Dieses Jahr waren wir noch nie (oh Wunder) in unserer finnischen Lieblingsstadt Kuopio. Dies sollte sich aber jetzt ändern. Wie immer warteten wir, bis sich das Wetter von seiner besten Seite präsentierte, und machten uns auf den Weg. Die wunderschönen 150 km in den Nordosten fuhren wir ohne Zwischenhalt, damit Loris seinen wohlverdienten Mittagsschlaf abhalten konnte.
Und natürlich fuhren wir fast direkt zum Puijo, dem 75m hohen Turm auf dem gleichnamigen Hügel.
Die Aussicht vom Turm ist unserer Meinung nach etwas vom Feinsten, was Finnland zu bieten hat. Fast 360°C nur Wasser und Inseln. Dabei sieht man nur einen einzigen See, den Kallavesi.
Ok, für die Jungs ist das vielleicht nicht so attraktiv, aber sie hatten trotzdem ihren Spass.

Danach fuhren wir zu unserem Hotel und durften erfreut feststellen, dass wir ohne Aufpreis in einer "Suite" übernachten durften. Ok, das Hotel war nicht speziell toll und der Suite hätten einige zusätzliche Fenster nicht geschadet, aber immerhin hatten wir 2 Zimmer und damit etwas einfachere Verhältnisse beim Schlafengehen.
Als nächstes gingen wir zu Fuss/im Kinderwagen/per Trotinett zum Hafen, ...
genossen die Sonne und den Ausblick auf den tiefblauen Kallavesi.

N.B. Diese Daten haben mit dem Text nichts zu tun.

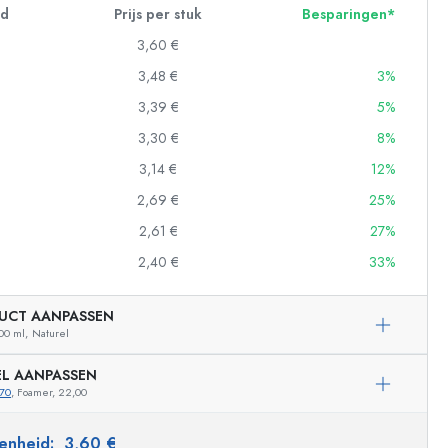
id
Prijs per stuk
Besparingen*
3,60 €
3,48 €
3%
3,39 €
5%
3,30 €
8%
3,14 €
12%
2,69 €
25%
2,61 €
27%
2,40 €
33%
ndflessen
UCT AANPASSEN
00 ml,
Naturel
EL AANPASSEN
70
, Foamer, 22,00
 eenheid:
3,60 €
Voorbeeldige vertegenwoordiging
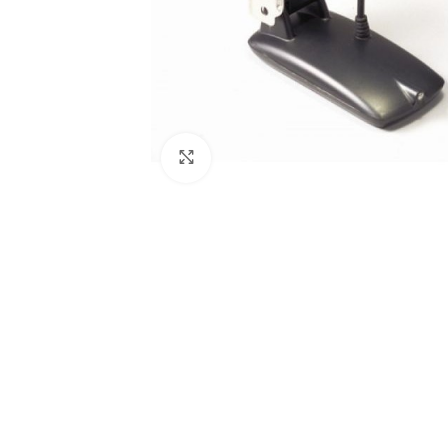
Povećajte sliku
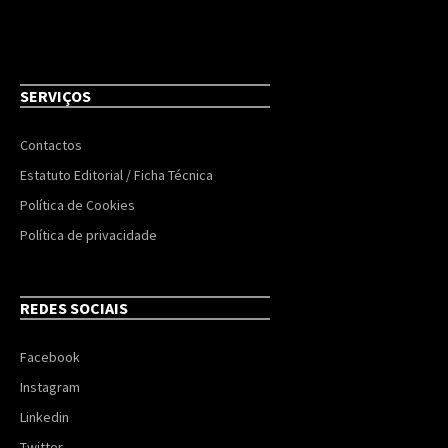
SERVIÇOS
Contactos
Estatuto Editorial / Ficha Técnica
Política de Cookies
Política de privacidade
REDES SOCIAIS
Facebook
Instagram
Linkedin
Twitter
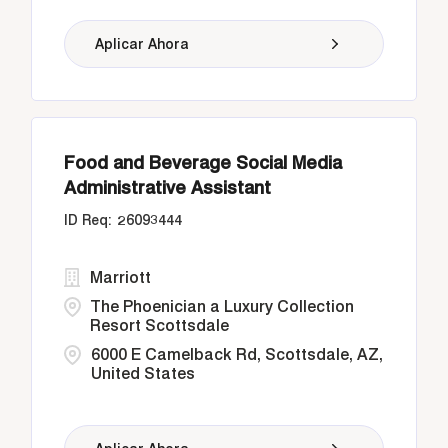
Aplicar Ahora
Food and Beverage Social Media
Administrative Assistant
26093444
Marriott
The Phoenician a Luxury Collection
Resort Scottsdale
6000 E Camelback Rd, Scottsdale, AZ,
United States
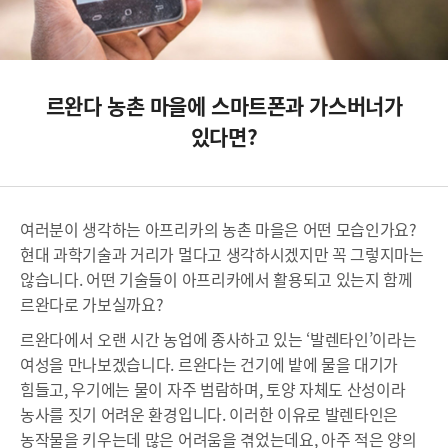
르완다 농촌 마을에 스마트폰과 가스버너가
있다면?
여러분이 생각하는 아프리카의 농촌 마을은 어떤 모습인가요?
현대 과학기술과 거리가 멀다고 생각하시겠지만 꼭 그렇지마는
않습니다. 어떤 기술들이 아프리카에서 활용되고 있는지 함께
르완다로 가보실까요?
르완다에서 오랜 시간 농업에 종사하고 있는 ‘발렌타인’이라는
여성을 만나보겠습니다. 르완다는 건기에 밭에 물을 대기가
힘들고, 우기에는 물이 자주 범람하며, 토양 자체도 산성이라
농사를 짓기 어려운 환경입니다. 이러한 이유로 발렌타인은
농작물을 키우는데 많은 어려움을 겪었는데요, 아주 적은 양의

Leider ist es im Moment aus diversen Gründen mit Jonas und Loris extrem anstrengend, im Restaurant zu essen. Daher versuchten wir, es möglichst schnell hinter uns zu bringen, und machten uns danach nochmals auf den Weg zum Puijo. Den Sonnenuntergang hatten wir zwar knapp verpasst und der Trum war bereits geschlossen, aber trotzdem war die Stimmung eindrücklich.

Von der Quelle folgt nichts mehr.